No Hard Knocks in Cleveland

While the Bengals may be allowing HBO into their locker rooms, Eric Mangini says with no room for response: "No way".

Hard Knocks for the Browns someday?

Hardly.

At least not while Eric Mangini is head coach.

The AFC North rival Cincinnati Bengals are this year's willing participant to be the subject for ESPN's popular Hard Knocks series that gives an inside look – a really inside look, in some instances – at NFL teams. Asked if he would consider volunteering the Browns for such duty someday, Mangini said simply and succinctly during OTAs, "No."

He added, "I think the more you just focus on what you're doing -- and this isn't a judgment on anyone that does it at all – then the better off you are. For me, personally, I'd rather have less cameras in the meeting room."

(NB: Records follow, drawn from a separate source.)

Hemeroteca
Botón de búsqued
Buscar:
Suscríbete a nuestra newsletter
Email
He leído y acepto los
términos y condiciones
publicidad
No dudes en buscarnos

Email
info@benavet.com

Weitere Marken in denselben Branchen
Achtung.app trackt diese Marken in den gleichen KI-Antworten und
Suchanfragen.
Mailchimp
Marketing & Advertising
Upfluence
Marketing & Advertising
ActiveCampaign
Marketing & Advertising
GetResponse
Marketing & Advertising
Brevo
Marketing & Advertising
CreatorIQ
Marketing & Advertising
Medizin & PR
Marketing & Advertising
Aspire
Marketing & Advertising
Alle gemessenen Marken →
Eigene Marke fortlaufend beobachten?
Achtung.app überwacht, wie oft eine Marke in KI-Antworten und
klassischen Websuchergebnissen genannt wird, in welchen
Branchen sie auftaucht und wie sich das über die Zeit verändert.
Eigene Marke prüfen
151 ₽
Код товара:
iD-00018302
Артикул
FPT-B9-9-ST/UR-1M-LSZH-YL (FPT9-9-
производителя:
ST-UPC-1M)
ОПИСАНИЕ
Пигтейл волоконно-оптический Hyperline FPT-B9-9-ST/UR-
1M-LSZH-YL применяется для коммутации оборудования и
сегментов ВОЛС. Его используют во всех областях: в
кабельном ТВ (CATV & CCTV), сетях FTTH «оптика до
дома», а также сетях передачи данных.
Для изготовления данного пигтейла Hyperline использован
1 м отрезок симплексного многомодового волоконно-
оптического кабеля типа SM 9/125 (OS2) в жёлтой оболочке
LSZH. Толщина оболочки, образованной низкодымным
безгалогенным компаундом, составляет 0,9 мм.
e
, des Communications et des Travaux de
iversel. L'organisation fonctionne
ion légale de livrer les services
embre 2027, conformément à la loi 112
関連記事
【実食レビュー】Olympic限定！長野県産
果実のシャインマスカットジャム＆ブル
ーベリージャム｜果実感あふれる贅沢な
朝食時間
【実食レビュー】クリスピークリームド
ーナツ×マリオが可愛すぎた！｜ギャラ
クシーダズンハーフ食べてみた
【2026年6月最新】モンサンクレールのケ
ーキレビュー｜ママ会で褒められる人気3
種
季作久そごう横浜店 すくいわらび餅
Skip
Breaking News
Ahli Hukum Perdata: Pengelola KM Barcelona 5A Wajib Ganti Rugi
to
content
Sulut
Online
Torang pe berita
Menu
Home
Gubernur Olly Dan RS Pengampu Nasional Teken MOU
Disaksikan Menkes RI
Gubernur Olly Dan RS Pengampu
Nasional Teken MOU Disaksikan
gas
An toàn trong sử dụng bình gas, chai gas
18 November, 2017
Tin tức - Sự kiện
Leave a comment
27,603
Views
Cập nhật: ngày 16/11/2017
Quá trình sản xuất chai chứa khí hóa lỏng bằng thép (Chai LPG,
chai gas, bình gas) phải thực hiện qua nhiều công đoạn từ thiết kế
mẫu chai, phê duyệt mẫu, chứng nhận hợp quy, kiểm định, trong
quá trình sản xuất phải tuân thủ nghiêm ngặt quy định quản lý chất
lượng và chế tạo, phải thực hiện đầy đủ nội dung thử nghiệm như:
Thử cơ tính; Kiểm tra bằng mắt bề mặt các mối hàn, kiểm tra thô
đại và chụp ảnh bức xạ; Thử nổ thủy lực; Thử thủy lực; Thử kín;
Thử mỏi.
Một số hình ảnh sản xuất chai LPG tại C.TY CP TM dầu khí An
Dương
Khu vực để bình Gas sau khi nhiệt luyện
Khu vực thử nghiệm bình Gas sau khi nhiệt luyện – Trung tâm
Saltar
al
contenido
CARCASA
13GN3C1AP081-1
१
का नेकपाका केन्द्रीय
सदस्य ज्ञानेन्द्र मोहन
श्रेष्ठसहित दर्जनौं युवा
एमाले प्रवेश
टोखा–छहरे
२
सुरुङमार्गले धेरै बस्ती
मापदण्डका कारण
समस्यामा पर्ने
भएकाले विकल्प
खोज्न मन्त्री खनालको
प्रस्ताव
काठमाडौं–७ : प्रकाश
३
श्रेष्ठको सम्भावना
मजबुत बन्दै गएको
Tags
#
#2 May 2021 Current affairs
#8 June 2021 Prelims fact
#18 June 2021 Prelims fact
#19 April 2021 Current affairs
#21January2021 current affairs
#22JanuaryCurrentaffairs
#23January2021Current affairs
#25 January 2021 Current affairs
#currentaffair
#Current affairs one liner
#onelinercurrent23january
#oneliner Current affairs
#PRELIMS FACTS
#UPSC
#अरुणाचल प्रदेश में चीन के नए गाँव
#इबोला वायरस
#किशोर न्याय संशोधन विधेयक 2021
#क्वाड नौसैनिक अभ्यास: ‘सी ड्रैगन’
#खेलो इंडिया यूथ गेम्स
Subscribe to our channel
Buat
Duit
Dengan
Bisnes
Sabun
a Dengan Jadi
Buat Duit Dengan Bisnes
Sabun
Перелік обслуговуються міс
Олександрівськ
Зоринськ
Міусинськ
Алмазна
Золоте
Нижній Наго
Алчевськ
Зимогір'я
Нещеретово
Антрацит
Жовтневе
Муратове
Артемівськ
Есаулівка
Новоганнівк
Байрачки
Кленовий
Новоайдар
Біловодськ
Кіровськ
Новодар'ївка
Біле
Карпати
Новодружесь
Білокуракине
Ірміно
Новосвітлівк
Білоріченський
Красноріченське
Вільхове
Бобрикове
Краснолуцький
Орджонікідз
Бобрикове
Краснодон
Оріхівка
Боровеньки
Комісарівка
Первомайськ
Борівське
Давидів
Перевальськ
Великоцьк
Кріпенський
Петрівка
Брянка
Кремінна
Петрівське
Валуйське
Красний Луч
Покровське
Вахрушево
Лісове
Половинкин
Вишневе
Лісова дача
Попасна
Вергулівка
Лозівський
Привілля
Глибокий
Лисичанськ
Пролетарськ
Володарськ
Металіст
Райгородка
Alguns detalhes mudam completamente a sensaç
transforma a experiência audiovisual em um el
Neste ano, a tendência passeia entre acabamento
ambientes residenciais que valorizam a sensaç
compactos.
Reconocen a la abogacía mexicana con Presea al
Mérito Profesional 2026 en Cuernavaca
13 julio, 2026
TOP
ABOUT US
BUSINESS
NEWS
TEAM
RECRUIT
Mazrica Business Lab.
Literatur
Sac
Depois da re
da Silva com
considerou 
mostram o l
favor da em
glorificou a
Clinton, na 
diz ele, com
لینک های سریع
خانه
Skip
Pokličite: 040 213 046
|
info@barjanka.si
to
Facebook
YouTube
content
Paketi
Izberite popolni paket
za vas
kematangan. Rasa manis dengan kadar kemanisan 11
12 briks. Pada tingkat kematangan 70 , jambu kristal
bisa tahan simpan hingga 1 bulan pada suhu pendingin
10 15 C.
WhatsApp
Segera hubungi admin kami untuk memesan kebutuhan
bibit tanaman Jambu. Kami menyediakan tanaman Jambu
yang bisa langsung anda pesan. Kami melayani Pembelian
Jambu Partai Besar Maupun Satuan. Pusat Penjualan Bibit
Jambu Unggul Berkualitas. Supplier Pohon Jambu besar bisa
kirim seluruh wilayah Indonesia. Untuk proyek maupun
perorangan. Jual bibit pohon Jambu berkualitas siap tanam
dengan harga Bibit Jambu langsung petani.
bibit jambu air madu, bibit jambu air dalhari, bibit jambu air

As he said that, he looked at a line of cameras at the back of the media room. That was more than enough for him.

But to be fair to Mangini, he certainly isn't the first Browns head coach who has been a firm believer that less is more when it comes to media exposure. Mangini's mentor, Bill Belichick, would have barred the media completely for all five of his seasons in Cleveland if he thought he could have gotten away with it. He closed off media access in a lot of ways that had been present in the tenure of his predecessor, Bud Carson, and of those before Carson.

Butch Davis, who coached from 2001 until late in the '04 season when he resigned, slammed the door shut, too. WKYC-TV, which has had the rights to telecast Browns preseason games during the expansion era, approached Davis with the idea of following him around with a camera to document the life of an NFL head coach getting ready on game day for a preseason contest.

After the TV representative gave his long, detailed description of what the process would consist of, he asked Davis, "So, Coach, you go ahead and think about it for a while and then let us know what you think, OK?"

Before the rep could even turn around and walk away, Davis replied tersely and dryly, "I've already thought about it, and the answer is no."

"No." Whether the coach is Davis or Mangini, that one word doesn't leave much – if any – room for debate.

Sam Rutigliano and Blanton Collier may be two of the more accessible and accommodating coaches the Browns have ever had. In 1981, Rutigliano granted permission for The Cleveland Plain Dealer's Browns beat reporter, Russ Schneider, to interview Browns offensive coordinator Jim Garrett before each week's contest about the general parts of the game plan. Needless to say, that lasted only that one season. Was there any coincidence the Browns slipped from 11-5 the year before to 5-11? Who knows? But it probably don't help the situation.

And in the 1960s, when the Collier-coached Browns were regularly going to playoff and championship games, fans used to line the field to watch practice that particular week. Getting that inside look in the flesh of a team – the local team -- in the postseason had to be a whole lot better than getting it of an out-of-town club by watching some taped TV series.